Üç gün konuştuk, dördüncü gün unutturulduk.
Ya o anlı şanlı inancı ak pak vakıf?
İslami esaslara göre kurulmuş, adı sanı şanlı bir vakıf…
Çocuklar resmen tacize, tecavüze uğradı.
Ne yaptık?
“Aman bu vakıf iyi niyetli bir vakıftır, adını karıştırmayalım” dedik.
Unutturulduk…
Adı sanı şanlı vakıf devlet nezdinde en devletlü vakıf olarak giderek büyüyor. Yurtdışında örgütlenmeye de başladı.
O güzelim kız evlatlarımız gözümüzün önünde cayır cayır yandı
Yine İslami esaslara göre kurulmuş bir kız öğrenci yurdu.
Kızlar kaçmasın diye kapıları kilitlenmiş.
Cayır cayır yandı evlatlarımız..
Gözümüzün önünde, canlı yayında yanıp kül oldular. Beş gün konuştuk.
Unutturulduk. Hayali Kabataş iftirası hâlâ her gün gözümüze sokulurken, kanıtlanmış facialar resmen unutturuldu bizlere…
Allah aşkına dinimize asıl saldıranlar kimler?
Bazıları hâlâ utanmadan “dinimize saldırı” diye uyutmaya çalışıyor bizi.
İnsaf yahu…İnsaf…İnsaf…
İslama asıl saldıran sizlersiniz.
Bazılarının “öfkeli gençler” diye resmen koruduğu IŞİD, El Kaide ve Müslüman Kardeşler ele ele siyasi İslamı bitirdiler.
Ama İslam'a asıl büyük zararı “tarikat” adı altında sürdürülen bu İslami dayanışma teşkilatları vermiyor mu?
Televizyonların, sosyal medyanın, video kanallarının o konuşan kafa hocaları…
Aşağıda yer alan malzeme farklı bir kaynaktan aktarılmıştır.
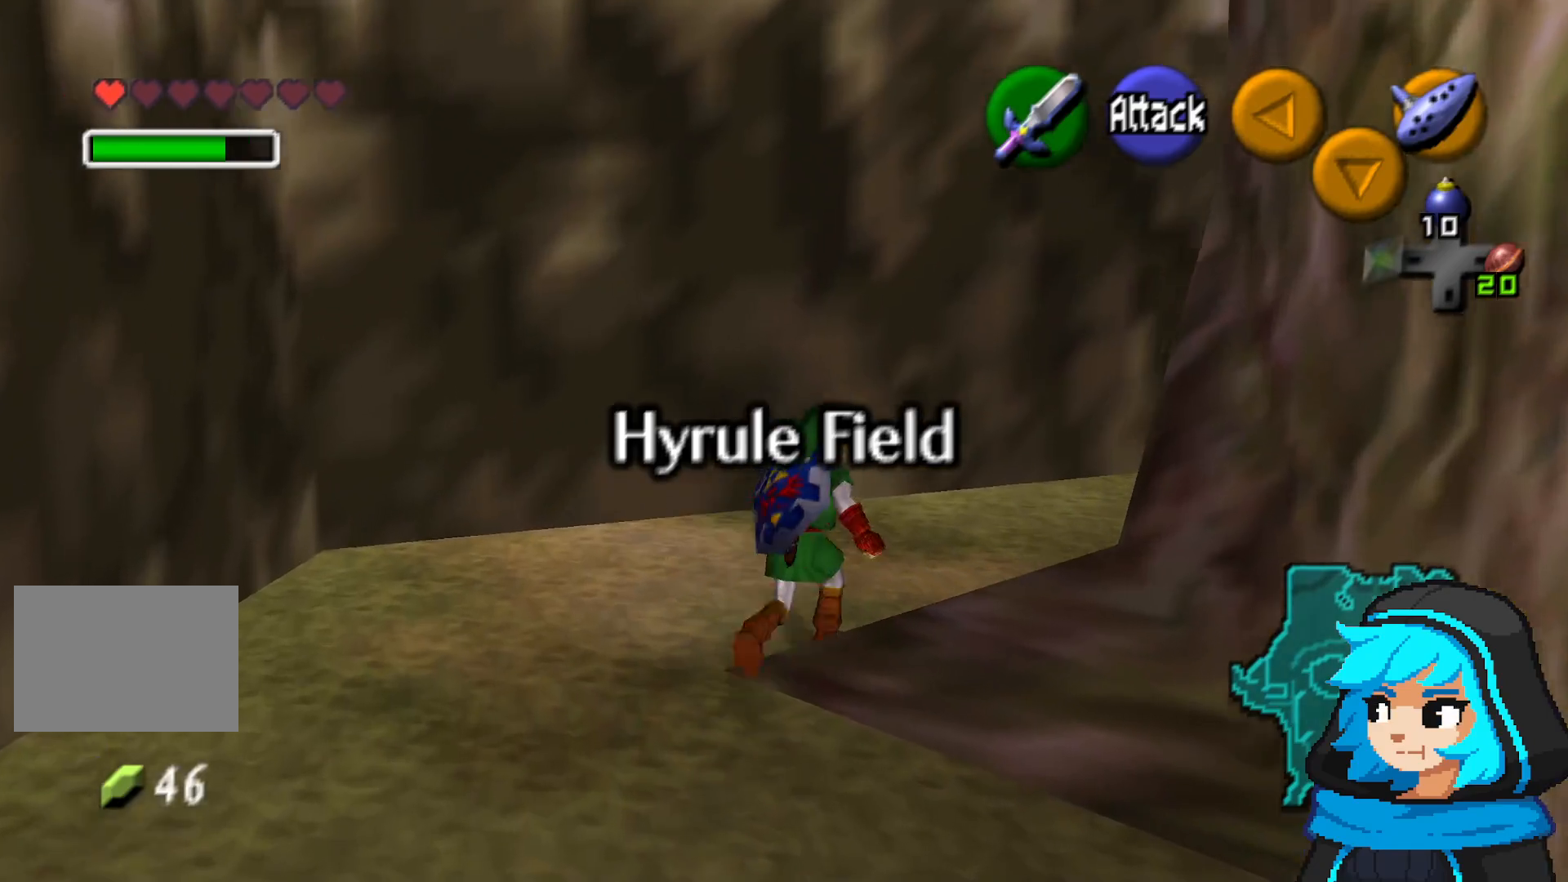
{"dt_ms": 1000, "buttons": [], "left_stick": "up-right"}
Daha kaç kırık kol bu yamalı bohça yeller içinde kalacak?
Her gün kırılan üç beş kol, yen içinde kalıyor…
Kalıyor da şu üçü günde çocuk gelinle ilgili çizilen trajik çizgiler, yergi karikatürleri hiç mi yakmıyor içinizi…
Müslümanlar olarak niye korkmadan, çekinmeden bakmıyoruz bu inancımızı içinden kemiren asalaklara…
İslam'a zarar vermemek için mi…
Haahaaa…
Asıl bu asalaklar veriyor İslam’a zararı…
Camilere gitme oranı neden yüzde 10’lara düştü sizce…
Neden gençler deizme yöneliyor…
Korkmaya hiç neden yok.
Tek tanrılı dinler dünyanın her yerinde benzer sorunlarla karşı karşıya…
29 Kasım günü İngiltere'den gelen düşündürücü bir haber
Bakın önümde 29 Kasım 2022 tarihli bir haber var. Aynen şöyle:
“İngiltere ve Galler’de Hristiyan nüfus ilk defa toplam nüfusun yüzde 50’sinin altına düştü…”
Nereye mi gitti insanlar?
“Hiçbir dine inanmamaya…”
Deizme, ateizme yani…
İnsanlar Tanrı’ya inanmaya devam ediyorlar. Tanrı’larıyla, Allah'larıyla, Rab’leriyle bir sorunları yok.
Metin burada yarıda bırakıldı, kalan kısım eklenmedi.